The lack of equity resulted largely from the concept of “limited liability,” which provided an incentive for excessive leveraging. Earnings left inside a financial institution can easily be lost in turbulent times. Only earnings taken out in time can be secured.
Lack of equity capital, in turn, made risk-averse shareholders hire gamblers to manage their limited-liability investment companies. The managers chose overly risky operations, because they knew that the shareholders would not participate symmetrically in the risks.
While upside risks would be turned into dividends, downside risks would be limited to the stock of equity invested. Claims against the personal wealth of shareholders would be blocked by the limited liability constraint. The banks' creditors or governments ultimately would bear any losses. The mutual interaction between the incentive to minimize equity capital and the incentive to gamble in order to exploit the upside risks caused America's crisis.
In theory, bank lenders and the government could anticipate the additional risks they encounter when a company chooses a high-leverage strategy. Lenders may charge higher interest rates, and the government may charge higher taxes or fees.
But this theory fails to match reality. Governments do not tax the return on equity less than debt interest, and lenders do not sufficiently honor the benefits of high equity with lower interest rates, owing to a lack of information about the true repayment probability. This is why equity capital held by financial institutions typically is more than twice as expensive as debt capital and why these institutions try to minimize its use.

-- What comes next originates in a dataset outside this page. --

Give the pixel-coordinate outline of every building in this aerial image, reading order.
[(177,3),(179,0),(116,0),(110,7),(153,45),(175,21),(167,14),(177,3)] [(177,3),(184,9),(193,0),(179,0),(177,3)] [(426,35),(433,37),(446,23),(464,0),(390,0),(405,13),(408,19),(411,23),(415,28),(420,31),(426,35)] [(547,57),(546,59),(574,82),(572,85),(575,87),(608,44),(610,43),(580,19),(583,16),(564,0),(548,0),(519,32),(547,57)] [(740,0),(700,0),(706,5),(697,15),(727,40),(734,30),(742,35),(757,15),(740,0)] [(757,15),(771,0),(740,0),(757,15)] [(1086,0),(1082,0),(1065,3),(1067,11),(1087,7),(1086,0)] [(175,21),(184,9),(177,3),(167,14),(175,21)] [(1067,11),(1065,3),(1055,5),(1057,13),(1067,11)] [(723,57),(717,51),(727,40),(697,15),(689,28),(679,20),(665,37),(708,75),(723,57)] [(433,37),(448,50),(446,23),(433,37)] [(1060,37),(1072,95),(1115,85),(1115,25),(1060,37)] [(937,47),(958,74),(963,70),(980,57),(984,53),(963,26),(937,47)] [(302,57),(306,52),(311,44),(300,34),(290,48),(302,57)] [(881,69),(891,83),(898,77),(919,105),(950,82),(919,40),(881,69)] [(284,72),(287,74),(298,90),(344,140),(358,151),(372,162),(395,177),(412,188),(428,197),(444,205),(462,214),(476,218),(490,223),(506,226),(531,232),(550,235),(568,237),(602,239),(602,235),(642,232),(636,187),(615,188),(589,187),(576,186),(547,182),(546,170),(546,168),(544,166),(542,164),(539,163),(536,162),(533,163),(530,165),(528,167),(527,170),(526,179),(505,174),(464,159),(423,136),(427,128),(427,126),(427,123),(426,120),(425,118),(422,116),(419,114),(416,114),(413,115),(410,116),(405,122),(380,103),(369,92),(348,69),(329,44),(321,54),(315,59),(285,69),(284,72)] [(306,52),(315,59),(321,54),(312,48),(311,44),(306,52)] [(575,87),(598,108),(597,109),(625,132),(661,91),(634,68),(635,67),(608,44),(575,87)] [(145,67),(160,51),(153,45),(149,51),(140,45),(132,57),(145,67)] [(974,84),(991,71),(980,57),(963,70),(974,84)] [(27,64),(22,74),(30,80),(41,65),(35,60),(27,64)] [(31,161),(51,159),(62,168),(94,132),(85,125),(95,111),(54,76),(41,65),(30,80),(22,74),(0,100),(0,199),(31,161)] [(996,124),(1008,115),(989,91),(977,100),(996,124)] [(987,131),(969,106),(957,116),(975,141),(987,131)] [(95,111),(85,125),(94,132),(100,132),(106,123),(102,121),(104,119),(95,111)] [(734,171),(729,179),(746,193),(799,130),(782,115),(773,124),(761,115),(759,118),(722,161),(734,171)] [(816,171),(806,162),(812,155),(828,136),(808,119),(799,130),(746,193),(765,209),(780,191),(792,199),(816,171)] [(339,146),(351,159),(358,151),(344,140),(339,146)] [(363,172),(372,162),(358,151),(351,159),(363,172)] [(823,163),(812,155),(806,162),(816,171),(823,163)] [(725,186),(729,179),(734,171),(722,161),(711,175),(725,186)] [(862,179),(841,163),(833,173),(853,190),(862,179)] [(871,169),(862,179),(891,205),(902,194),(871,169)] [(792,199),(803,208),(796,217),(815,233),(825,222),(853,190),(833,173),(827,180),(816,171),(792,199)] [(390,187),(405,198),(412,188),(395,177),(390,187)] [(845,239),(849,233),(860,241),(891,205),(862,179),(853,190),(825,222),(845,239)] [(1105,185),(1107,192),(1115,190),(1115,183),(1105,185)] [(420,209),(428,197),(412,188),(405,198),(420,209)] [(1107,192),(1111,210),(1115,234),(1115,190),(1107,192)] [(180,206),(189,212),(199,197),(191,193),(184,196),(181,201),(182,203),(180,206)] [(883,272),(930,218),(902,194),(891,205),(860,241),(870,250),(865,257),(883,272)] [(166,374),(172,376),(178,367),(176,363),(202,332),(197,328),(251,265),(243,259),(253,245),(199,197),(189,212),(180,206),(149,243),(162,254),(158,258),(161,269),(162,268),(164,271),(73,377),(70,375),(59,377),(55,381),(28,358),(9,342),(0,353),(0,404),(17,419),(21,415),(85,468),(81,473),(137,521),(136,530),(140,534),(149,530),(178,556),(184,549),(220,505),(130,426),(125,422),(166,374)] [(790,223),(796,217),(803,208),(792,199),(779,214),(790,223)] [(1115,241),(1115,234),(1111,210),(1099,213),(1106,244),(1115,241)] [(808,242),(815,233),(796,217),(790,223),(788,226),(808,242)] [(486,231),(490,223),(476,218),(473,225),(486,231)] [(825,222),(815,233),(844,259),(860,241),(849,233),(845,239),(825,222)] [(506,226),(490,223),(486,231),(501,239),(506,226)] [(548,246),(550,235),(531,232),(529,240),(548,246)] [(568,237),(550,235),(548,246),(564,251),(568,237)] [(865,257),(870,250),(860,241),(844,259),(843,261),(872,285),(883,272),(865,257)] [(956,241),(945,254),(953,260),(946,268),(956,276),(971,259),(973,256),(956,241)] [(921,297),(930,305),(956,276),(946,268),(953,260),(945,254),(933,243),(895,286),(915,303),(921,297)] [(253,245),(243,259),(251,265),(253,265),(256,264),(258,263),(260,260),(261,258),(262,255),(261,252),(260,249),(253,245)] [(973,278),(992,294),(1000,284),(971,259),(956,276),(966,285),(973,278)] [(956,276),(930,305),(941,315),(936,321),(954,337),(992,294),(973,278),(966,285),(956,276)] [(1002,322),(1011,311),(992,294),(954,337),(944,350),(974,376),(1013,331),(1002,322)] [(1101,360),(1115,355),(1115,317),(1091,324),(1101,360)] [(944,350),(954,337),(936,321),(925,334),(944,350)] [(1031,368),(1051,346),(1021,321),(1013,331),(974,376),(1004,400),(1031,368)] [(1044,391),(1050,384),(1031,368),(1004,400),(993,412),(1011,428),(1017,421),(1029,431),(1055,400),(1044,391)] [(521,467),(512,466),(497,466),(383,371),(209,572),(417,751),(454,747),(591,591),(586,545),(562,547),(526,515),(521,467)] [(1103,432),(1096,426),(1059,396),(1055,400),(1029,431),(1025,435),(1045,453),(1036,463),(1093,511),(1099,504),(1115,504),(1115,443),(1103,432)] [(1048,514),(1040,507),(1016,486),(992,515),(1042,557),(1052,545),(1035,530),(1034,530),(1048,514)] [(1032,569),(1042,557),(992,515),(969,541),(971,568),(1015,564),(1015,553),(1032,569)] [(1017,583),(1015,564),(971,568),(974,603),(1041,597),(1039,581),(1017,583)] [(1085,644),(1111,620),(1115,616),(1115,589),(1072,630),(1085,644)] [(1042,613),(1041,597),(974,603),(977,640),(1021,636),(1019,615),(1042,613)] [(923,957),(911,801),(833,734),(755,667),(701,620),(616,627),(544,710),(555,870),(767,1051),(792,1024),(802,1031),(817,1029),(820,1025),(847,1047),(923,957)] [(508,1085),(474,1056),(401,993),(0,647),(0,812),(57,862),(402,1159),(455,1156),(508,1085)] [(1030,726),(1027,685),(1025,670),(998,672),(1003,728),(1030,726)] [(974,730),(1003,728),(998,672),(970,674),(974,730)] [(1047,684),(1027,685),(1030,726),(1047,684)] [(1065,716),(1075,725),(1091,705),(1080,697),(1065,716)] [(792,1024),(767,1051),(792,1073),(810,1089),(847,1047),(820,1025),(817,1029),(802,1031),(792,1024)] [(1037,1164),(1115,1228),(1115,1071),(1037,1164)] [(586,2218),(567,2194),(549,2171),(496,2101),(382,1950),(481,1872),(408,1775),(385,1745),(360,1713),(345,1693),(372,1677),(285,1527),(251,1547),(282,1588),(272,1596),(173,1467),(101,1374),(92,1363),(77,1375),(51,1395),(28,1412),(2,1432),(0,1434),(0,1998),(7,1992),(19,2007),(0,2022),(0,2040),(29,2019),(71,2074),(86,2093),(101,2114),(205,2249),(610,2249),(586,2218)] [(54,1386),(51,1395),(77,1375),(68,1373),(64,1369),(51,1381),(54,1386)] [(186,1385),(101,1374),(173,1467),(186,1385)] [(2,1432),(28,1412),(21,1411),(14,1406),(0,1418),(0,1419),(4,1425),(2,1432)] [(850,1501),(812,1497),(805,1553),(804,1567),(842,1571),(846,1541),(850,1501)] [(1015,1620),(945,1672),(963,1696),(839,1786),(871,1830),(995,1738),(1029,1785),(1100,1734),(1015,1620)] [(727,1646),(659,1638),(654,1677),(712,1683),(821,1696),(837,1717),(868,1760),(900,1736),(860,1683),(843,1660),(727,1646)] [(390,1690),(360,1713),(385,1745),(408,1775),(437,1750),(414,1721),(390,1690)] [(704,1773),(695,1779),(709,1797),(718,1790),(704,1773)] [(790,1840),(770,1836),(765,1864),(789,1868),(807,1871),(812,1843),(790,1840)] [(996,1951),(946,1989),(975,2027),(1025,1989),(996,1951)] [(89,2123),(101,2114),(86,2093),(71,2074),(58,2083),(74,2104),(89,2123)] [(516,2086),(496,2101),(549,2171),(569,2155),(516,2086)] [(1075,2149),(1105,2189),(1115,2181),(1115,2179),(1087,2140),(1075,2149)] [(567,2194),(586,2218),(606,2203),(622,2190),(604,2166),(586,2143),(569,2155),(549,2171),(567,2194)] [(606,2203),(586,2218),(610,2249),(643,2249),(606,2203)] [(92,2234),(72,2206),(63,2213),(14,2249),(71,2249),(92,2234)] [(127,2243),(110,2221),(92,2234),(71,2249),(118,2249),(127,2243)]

The provision of limited liability not only turned Wall Street into a casino, but so-called “Main Street” also was induced to gamble, because homeowners enjoyed a limited liability similar to that of the companies. When low-income borrowers took out a loan to buy their homes – often 100% of the purchase price – they typically could use the home as collateral without warranting the repayment with additional wealth or even their income. Thus, they were protected against the downside risk of falling house prices and profited by speculating on the upside risk of appreciation.
Such homeowners knew that with rising prices they would be able to realize a gain by either selling their homes or increasing their debt, while in the case of falling prices they could simply hand over the keys to their banks. Given the uncertainty about future house prices, they could reasonably expect gains, which induced them to pay even more in the first place. Gambling by Main Street caused the sub-prime crisis.
The crisis spread because the banking system was not sufficiently risk-averse – and in some cases even seemed to relish risk. Mortgage banks kept some claims on their books, but sold most of them to investment banks as “mortgage-backed securities.” The investment banks blended these securities into “asset-backed securities” and “collateralized debt obligations” (CDOs) and sold them on to financial institutions throughout the world. These institutions, attracted by the high rates of return that were promised, invariably neglected the downside risks.
The buyers of the CDOs were often misguided by rating agencies that performed badly and did not provide reliable information. As private rating agencies live on the fees they collect from rated companies, they cannot easily downgrade important clients or the assets they sell. The big American investment banks received excellent ratings up to the last moment, and so did the CDOs with which they betrayed the world.
All of this explains why the US had such a formidable period of growth in recent years, despite the fact that household savings were close to zero, and why foreigners were willing to finance a record US current-account deficit of more than 5 percent of GDP – higher than it has been since 1929. That period is now over.
The US must carry out fundamental reforms of its financial system to plug the equity leaks and recover investors' confidence. But even then it will have a hard time continuing to sell financial assets to the rest of the world. American households will need to learn to accumulate wealth by cutting consumption rather than speculating on real estate. A painful decade of stagnation for America lies ahead.
Hans-Werner Sinn is Professor of Economics and Finance, University of Munich, and President of the Ifo Institute.